Tuesday, March 22, 2005
I posted a gif file last week of Will Ferrell playing the cowbell, and man, I've gotten more emails, conversation, and suggested links out of that one tiny post than all the other posts combined.
For those of you who don't know the Will Ferrell/Christopher Walken Saturday Night Live spoof of VH1's Behind the Music, then 1. What rock have you been living under? and 2. You can see it here. And here. And here. It's well worth your time. There is even a transcript of the skit online, though it doesn't do the performance justice without Walken's delivery and Ferrell's physical comedy.
But that's just the start...
1. Wikipedia has a reference to the SNL skit in its Cowbell entry. "During a popular Saturday Night Live sketch, Christopher Walken played famous music producer Bruce Dickinson, insisting that "more cowbell" is the key to making Blue Oyster Cult's "(Don't Fear) The Reaper" a success: "Guess what? I got a fever. And the only prescription... is more cowbell." Wikipedia adds: "Cowbells are sometimes popular noisemakers at sporting events, despite attempts to suppress them."
2. Urban Dictionary.com has this entry: "More Cowbell" = 1. "Something everything needs more of," 2. "A remedy."
3. The Washington Post interviewed Blue Oyster Cult about the More Cowbell skit. Regarding Gene Frenkle, the enthusiastic cowbell player who is listed "In Memoriam" at the end of the sketch...
Lead singer Donlad Roeser breaks into a laugh. "That's a total fiction," he says. "They made up that character." And he adds: "We all thought it was phenomenal. We're huge Christopher Walken fans. I've probably seen it 20 times and I'm still not tired of it."
4. Wow, there is even The Cowbell Project, which asks for readers to send in "Songs that don't have a cowbell, but should," and furthermore asks readers to actually add cowbell to the tracks.
Unfortunately, the downloads of these songs don't work anymore. Nevertheless, the text is hilarious:"Guitar, Bass, Drums, Keys. The foundation of rock music. Occasionally strings are used to give a lush, orchestral feel. But we all know when a song needs that extra oomph, that extra push over the top, there's only one thing that will satisfy: The Cowbell.

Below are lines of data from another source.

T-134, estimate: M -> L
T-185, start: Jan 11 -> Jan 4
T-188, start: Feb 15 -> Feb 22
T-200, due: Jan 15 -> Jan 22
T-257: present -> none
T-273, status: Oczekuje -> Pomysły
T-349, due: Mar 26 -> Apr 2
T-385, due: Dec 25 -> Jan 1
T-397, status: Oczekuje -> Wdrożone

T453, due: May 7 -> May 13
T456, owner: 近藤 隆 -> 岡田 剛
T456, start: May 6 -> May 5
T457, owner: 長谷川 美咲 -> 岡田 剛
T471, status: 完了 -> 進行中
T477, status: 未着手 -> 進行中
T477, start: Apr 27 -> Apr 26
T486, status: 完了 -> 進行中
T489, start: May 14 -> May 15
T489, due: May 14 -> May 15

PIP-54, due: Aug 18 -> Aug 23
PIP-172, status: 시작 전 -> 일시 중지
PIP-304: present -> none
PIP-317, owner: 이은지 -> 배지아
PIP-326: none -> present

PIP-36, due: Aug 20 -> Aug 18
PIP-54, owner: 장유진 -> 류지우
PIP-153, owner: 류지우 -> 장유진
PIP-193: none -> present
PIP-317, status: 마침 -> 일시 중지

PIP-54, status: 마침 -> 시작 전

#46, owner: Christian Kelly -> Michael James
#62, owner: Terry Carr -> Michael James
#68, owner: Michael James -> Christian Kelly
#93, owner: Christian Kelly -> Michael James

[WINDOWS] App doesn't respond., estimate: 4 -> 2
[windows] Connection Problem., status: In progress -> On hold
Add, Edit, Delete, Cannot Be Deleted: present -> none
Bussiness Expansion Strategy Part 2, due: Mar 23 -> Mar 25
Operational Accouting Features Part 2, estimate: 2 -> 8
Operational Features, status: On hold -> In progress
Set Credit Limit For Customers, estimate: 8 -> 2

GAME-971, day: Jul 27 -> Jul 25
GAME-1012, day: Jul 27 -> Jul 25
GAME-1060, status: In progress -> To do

It's the cymbal's evil third cousin. It's the dark ring that pounds in the back of your brain and lets you know, it's time to rock. The cowbell is an instrument that can't be overused. It should never be underused. Many great rock and roll songs are perfect because the cowbell is used just right.
Here you'll find some of the top cowbell songs ever. These are the songs that took this dark, clanging demon and pounded the essence of rock into your veins and left imprints of the dark master in your subconscious. Click on the track and you'll hear why the cowbell, when used properly, is the perfect instrument."
5. Fortunately, The Cowbell Project rejected semanticnoise.com's submission of Hall and Oates' "You Make My Dreams Come True" with, you guessed it, more added cowbell. But he posted it on his own site, and now it's still there. Check it out at the bottom of the Cowbell page. It's definitely worth a laugh.
Thanks to everyone who emailed comments and suggestions!